Restless and uncontrolled, it now shall pass
As wide a course about the world as he;
And when his long-repeated travels cease,
Begin a new and vaster race,
And still tread round the endless circle of eternity.

  1. Written in 1678, the year when Oldham left Croydon.
  2. The indifference, or worse, in which the Elizabethan poets were held in the early part of the reign of Charles II., is evident from the whole of this poem; but Oldham rather overstates the case in reference to Ben Jonson, who was generally considered a greater genius than Shakespeare. About the time, however, when Oldham was writing this panegyric on Jonson, and condemning the age for its neglect of him, the tide of opinion was beginning to turn, and Jonson and his contemporaries were slowly coming into fashion again. It was in this year Dryden produced his tragedy of All for Love; or, the World Well Lost, written professedly in imitation of the 'divine Shakespeare' whom he had himself been mainly instrumental in bringing into neglect. But he made ample reparation afterwards, in his noble and comprehensive characters of him both in prose and verse.
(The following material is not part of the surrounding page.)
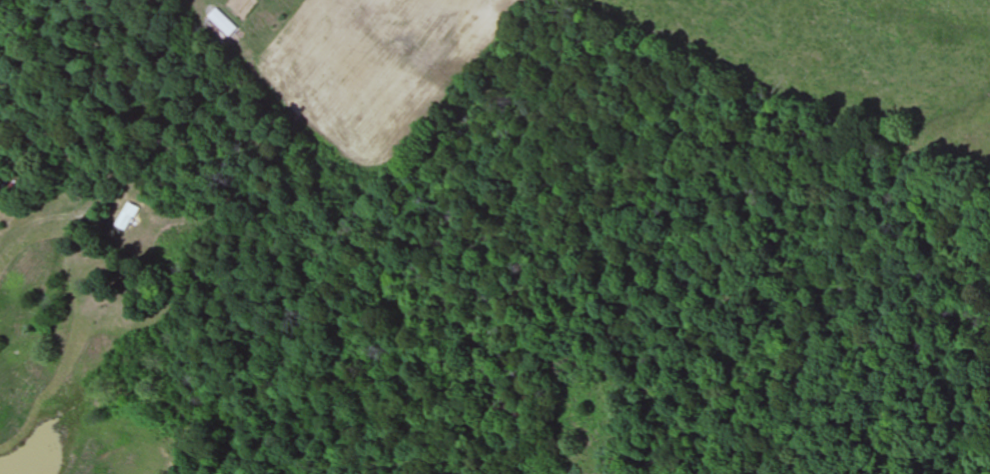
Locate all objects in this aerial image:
building: (222, 23)
road: (330, 85)
building: (126, 217)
  3. This was one of the charges brought against Jonson by the Restoration critics—that he borrowed his materials. The most remarkable case was that of the Alchemist which he was accused of having plagiarized from a play by a Mr. Tomkis, called Albumazar, produced at Cambridge in 1614. Dryden gave currency to the charge by repeating it in a prologue to Albumazar on its revival in 1668:
    'And Jonson, of those few the best, chose this,
    As the best model of his master-piece:
    Subtle was got by our Albumazar,
    The Alchemist by this Astrologer;
    Here he was fashioned, and we may suppose
    He liked the fashion well, who wore the clothes.'
    In these lines we may see how Jonson was estimated in relation to the poets of his own time, Dryden setting him above them all. The charge of plagiarism, in the instance of Albumazar, is wholly set aside by the conclusive fact that it was not printed or acted till four years after the production of the Alchemist.
  4. Jonson himself asserted his claim to the honour of having been the founder of the stage, and the first to give it laws. The passage occurs in his well-known lines to Richard Brome:
    'I had you for a servant once, Dick Brome,
    And you performed a servant's faithful parts:
    Now you are got into a nearer room
    Of fellowship, professing my old arts.
    'And you do do them well; with good applause;
    Which you have justly gained from the stage,
    By observations of those comic laws
    Which I, your master, first did teach the age.’